Après, mes crabes ont marché comme des crabes. Journalisme, édition, rédaction et direction créative dans une agence de communication, quelques beaux boulots, de la reconnaissance, quelques prix dérisoires, ils travaillaient bien, les crabes, à marcher en crabes.
Mais là où je les préférais, c’était quand ils marchaient droit. Pas en crabes. Quand ils écrivaient plus loin que le bout de leurs pattes tordues.
Je me suis classé dans un concours, dont un juré m’a dit ensuite qu’il fallait souffrir beaucoup pour avoir la première place. J’avais déjà eu ma part, mais j’ai suivi son conseil, j’ai attendu que la souffrance vienne. Elle est venue de ne pas venir.
Les crabes, en attendant, occupaient le terrain. Un pas à droite, un pas à gauche, parfois un pas devant.
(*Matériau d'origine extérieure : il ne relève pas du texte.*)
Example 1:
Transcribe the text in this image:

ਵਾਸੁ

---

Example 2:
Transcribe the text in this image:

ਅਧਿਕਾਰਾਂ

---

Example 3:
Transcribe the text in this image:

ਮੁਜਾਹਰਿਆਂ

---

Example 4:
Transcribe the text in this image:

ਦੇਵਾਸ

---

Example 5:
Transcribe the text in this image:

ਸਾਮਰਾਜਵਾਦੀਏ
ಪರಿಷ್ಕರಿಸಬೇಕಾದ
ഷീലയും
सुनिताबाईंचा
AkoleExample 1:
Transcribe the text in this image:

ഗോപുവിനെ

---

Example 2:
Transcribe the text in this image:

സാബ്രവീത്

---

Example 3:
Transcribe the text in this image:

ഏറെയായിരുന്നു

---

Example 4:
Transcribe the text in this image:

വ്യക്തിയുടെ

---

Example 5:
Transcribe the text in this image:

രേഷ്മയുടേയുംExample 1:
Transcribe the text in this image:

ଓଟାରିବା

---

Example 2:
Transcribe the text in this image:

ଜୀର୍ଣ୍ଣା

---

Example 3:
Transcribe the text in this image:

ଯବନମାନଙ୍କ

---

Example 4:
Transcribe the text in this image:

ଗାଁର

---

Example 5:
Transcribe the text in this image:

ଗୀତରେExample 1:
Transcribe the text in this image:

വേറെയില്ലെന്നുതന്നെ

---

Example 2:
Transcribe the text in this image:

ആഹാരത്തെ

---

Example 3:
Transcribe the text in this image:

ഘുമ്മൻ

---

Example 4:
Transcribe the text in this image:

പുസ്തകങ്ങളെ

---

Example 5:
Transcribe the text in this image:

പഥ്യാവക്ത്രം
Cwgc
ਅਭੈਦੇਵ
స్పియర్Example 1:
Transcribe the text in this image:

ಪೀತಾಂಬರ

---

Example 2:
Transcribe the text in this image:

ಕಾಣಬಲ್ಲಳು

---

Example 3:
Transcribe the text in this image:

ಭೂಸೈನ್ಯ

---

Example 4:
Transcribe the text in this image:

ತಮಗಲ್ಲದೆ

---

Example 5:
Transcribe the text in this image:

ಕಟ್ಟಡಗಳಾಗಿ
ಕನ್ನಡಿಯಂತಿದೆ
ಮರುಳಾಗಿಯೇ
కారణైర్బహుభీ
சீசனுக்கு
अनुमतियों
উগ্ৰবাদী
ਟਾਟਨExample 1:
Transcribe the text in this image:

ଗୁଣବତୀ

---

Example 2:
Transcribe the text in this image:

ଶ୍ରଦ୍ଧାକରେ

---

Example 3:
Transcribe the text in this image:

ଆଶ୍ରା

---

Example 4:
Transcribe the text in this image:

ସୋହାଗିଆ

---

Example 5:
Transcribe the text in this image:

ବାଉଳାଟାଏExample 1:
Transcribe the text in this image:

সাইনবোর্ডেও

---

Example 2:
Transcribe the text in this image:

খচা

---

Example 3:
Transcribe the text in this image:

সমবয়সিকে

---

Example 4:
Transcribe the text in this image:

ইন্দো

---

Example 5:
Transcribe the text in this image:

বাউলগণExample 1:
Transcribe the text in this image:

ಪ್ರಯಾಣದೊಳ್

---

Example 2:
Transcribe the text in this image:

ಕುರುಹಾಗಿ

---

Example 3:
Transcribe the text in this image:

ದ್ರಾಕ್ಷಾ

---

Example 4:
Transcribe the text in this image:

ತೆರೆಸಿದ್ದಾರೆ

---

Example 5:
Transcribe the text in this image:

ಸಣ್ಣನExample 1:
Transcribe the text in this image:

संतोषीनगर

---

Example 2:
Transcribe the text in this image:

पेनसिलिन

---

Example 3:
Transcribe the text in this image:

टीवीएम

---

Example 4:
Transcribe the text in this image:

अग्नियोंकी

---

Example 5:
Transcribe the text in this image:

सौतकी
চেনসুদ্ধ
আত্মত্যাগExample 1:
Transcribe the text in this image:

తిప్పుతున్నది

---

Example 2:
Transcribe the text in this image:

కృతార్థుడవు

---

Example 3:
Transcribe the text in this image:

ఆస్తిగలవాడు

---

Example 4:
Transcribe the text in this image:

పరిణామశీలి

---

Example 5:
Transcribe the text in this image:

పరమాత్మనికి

Des récits pour la jeunesse publiés chez Bayard Presse et, je me souviens, un chez Francs et Franches Camarades, organe du PC français. Un pas à gauche catho, un pas à gauche rouge tradi.
Bon, on va pas faire toutes les stations. Faudra lire la biblio, complète ou pas. Il y a eu des nouvelles, longues ou pas, rassemblées dans un recueil publié chez Bernard Gilson, à Bruxelles, un éditeur avec qui nous, je veux dire je, avions lancé une maison. J’ai vite quitté le navire avec mes crabes, sur un navire les crabes, ça peut ni marcher à droite ni à gauche ni même tout droit sans tomber à l’eau.
Bernard ne m’en a pas voulu, il a publié un roman, qu’il a appelé « micro », question de marquer son territoire. De ces micro-romans, parfois de longues nouvelles, qu’il éditait, il fixait les règles, la longueur et les thèmes axés sur la réalité contemporaine. Tous ne l’étaient pas, le mien l’était ou à peu près. Cela s’appelait Les rois sauvages.
On a cru que je parlais de l’Afrique. Ce n’était pas le cas, je parlais des tribus urbaines.